L'histoire démarre il y a un peu plus d'un an. Un ami me dit qu'il est juré à ce concours.  Il me dit que je pourrais également l'être. Le problème, c'est qu'à l'époque, je suis chômeur, et que je ne sais pas si je vais trouver du travail dans trois jours, dix jours ou deux mois. Et si je vais travailler le samedi ou non (étant donné que je recherche avant tout un travail dans le commerce). Difficile de s'engager tout en n'étant pas sûr de pouvoir assurer. J'y renonce donc.

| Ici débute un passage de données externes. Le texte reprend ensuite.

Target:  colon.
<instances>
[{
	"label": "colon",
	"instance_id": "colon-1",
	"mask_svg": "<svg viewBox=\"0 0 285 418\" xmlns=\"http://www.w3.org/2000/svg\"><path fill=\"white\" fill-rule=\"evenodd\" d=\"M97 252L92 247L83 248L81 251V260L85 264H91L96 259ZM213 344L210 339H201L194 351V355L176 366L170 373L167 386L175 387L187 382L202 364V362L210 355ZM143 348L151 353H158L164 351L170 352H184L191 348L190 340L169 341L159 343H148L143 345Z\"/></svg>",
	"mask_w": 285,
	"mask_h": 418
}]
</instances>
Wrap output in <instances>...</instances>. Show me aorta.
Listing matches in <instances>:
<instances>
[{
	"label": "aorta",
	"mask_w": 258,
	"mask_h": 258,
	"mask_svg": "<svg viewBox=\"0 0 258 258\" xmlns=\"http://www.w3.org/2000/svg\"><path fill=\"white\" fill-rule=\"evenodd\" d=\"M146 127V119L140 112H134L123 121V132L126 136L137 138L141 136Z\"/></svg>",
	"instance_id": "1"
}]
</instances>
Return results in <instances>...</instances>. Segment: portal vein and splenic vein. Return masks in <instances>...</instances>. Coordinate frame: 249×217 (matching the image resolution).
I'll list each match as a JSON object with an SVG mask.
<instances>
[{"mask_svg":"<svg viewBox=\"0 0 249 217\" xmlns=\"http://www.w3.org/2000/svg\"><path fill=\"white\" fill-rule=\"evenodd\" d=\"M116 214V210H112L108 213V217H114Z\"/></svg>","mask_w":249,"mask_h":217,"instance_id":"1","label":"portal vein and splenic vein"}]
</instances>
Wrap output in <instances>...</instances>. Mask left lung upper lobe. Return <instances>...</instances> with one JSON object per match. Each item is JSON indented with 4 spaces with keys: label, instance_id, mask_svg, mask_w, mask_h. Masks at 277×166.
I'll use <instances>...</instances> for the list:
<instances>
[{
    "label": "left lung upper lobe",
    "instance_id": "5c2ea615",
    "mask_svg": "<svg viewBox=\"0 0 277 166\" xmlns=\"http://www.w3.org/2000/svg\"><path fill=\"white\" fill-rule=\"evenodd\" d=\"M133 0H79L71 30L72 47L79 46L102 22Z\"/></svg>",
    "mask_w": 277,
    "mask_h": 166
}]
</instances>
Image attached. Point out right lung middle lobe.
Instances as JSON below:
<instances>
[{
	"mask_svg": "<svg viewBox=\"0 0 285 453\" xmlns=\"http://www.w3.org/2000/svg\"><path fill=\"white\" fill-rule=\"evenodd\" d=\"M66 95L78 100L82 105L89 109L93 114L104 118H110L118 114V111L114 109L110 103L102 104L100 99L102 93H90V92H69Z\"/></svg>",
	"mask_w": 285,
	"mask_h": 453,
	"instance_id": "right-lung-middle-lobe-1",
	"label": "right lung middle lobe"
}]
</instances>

Depuis, j'ai retrouvé du travail. Et je suis libre le samedi. Du coup, j'ai pu m'inscrire sans arrière-pensée.  Tout en faisant bien attention de ne prendre aucun autre rendez-vous pour ce samedi 18. Deux jours plus tôt, je commence à me faire un post-it sur l'ordinateur, histoire de bien me le rappeler. Ce qui fait que la veille au soir, je pense à mettre le réveil à 5h45 pour être sûr d'arriver à l'heure. Le concours se passe à Bourg sur Gironde qui se trouve à 1H30 de la maison. En partant à  6h30, j'espère arriver à 8h15 sans problème. C'est normalement l'heure où tous les jurés doivent arriver. En fait à 9h, il manquait encore du monde à l'appel...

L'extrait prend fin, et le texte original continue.